India plans to raise foreign individual investment cap to 10%: Report

Foreign portfolio investors (FPIs) have withdrawn more than $28 billion from Indian stocks since September when the NSE Nifty 50 reached its highest point because of poor earnings reports and high market prices and U.S. tariff threats.
The Indian government will extend benefits that were limited to overseas Indians to all foreign investors and increase investment ceilings to attract foreign capital according to officials. The central bank requested the government through a letter to implement these changes as it noted disruptions in capital inflows.
The finance ministry along with Reserve Bank of India (RBI) and Securities and Exchange Board of India (SEBI) failed to answer the submitted inquiries.

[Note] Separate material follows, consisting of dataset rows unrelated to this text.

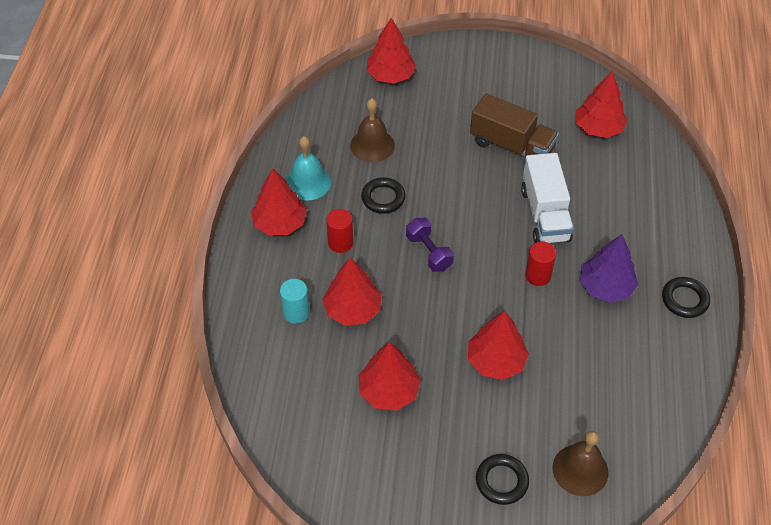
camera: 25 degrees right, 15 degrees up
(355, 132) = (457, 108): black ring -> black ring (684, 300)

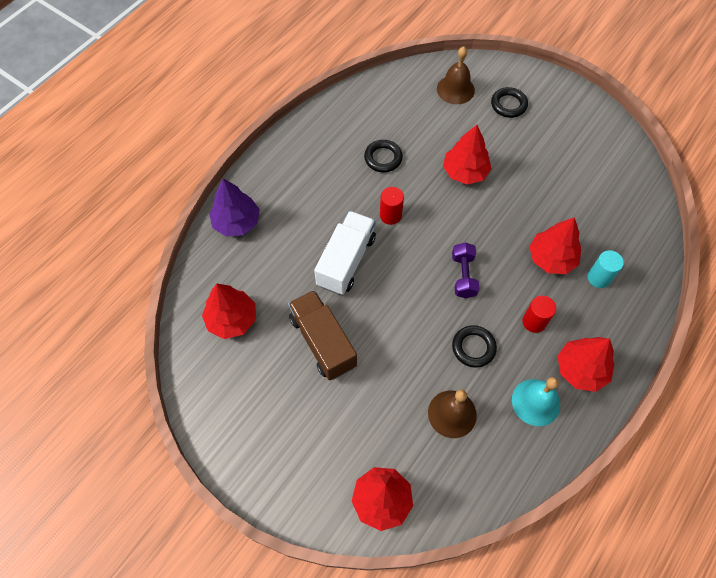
camera: 150 degrees left, 10 degrees up
(389, 391) = (553, 187): red tree -> none
(605, 287) = (347, 183): purple tree -> purple tree (236, 222)
(684, 300) = (300, 148): black ring -> black ring (383, 158)

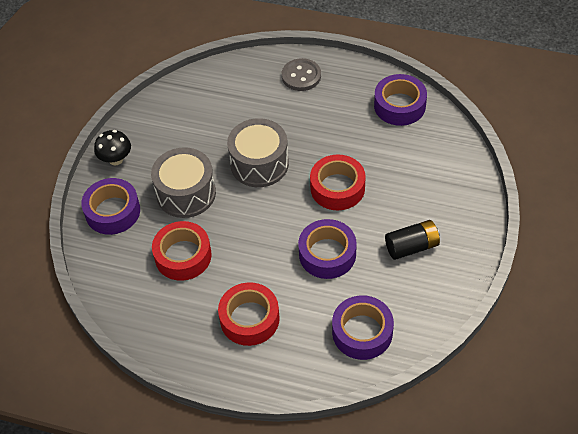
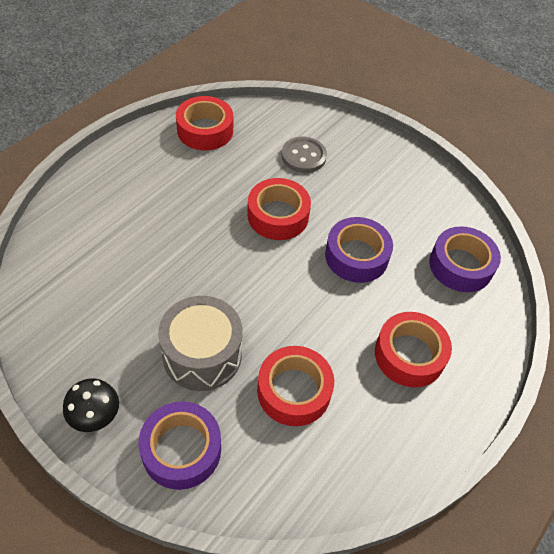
camera: 75 degrees left, 0 degrees up
(259, 164) = (204, 268): grey drum -> none
(301, 76) = (106, 185): grey button -> grey button (303, 156)
(399, 105) = (205, 130): purple tape -> red tape
(412, 247) = (378, 190): black battery -> none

Under the Foreign Exchange Management Act (FEMA) the proposed increase in foreign individual investor limits for listed companies reaches 10% from the current 5% limit for NRIs and OCIs. A government official stated that Schedule III will receive expansion to include all foreign individuals including those who are not NRIs or OCIs.

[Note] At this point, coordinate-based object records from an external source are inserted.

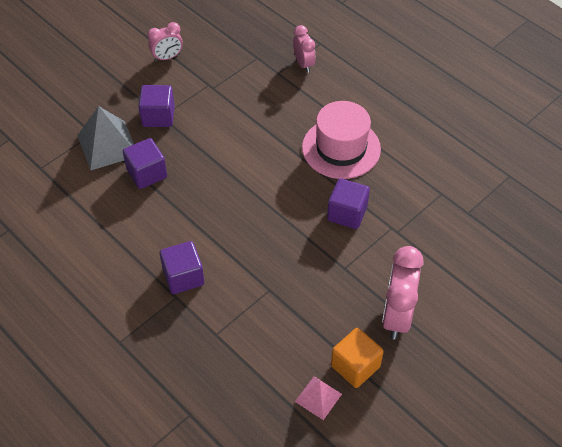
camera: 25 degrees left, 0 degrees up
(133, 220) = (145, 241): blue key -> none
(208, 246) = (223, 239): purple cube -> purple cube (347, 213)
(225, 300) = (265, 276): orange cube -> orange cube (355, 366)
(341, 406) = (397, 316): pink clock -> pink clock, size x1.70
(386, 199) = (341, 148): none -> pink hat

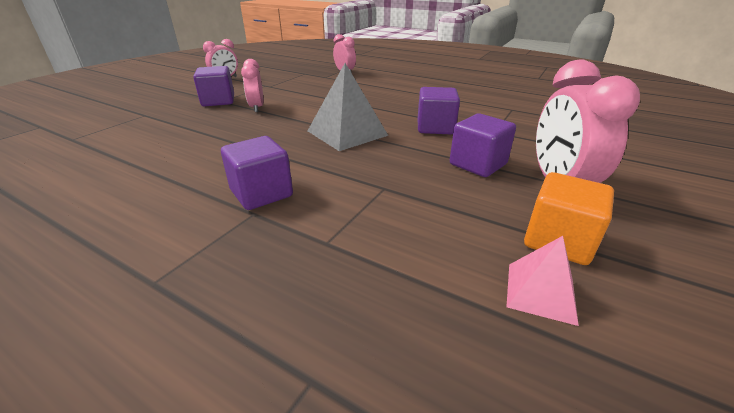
camera: 15 degrees left, 20 degrees down
(107, 145) = (161, 119): grey pyramid -> grey pyramid (347, 133)
(147, 173) = (206, 129): purple cube -> purple cube (478, 164)
(194, 139) = (257, 108): none -> pink clock
(341, 148) = (402, 99): pink hat -> none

The RBI intends to increase the maximum overseas individual investor stake in a listed firm to 24% according to official statements. The government together with RBI and SEBI continue their discussions toward completion. The RBI and government support the change but SEBI expressed doubts about implementation because the 10% individual stake combined with associates might reach 34% which would activate takeover rules without proper detection. Indian law demands an open offer when an investor reaches 25% ownership.
The official explained that regulators are working to refine the rules which will address compliance loopholes.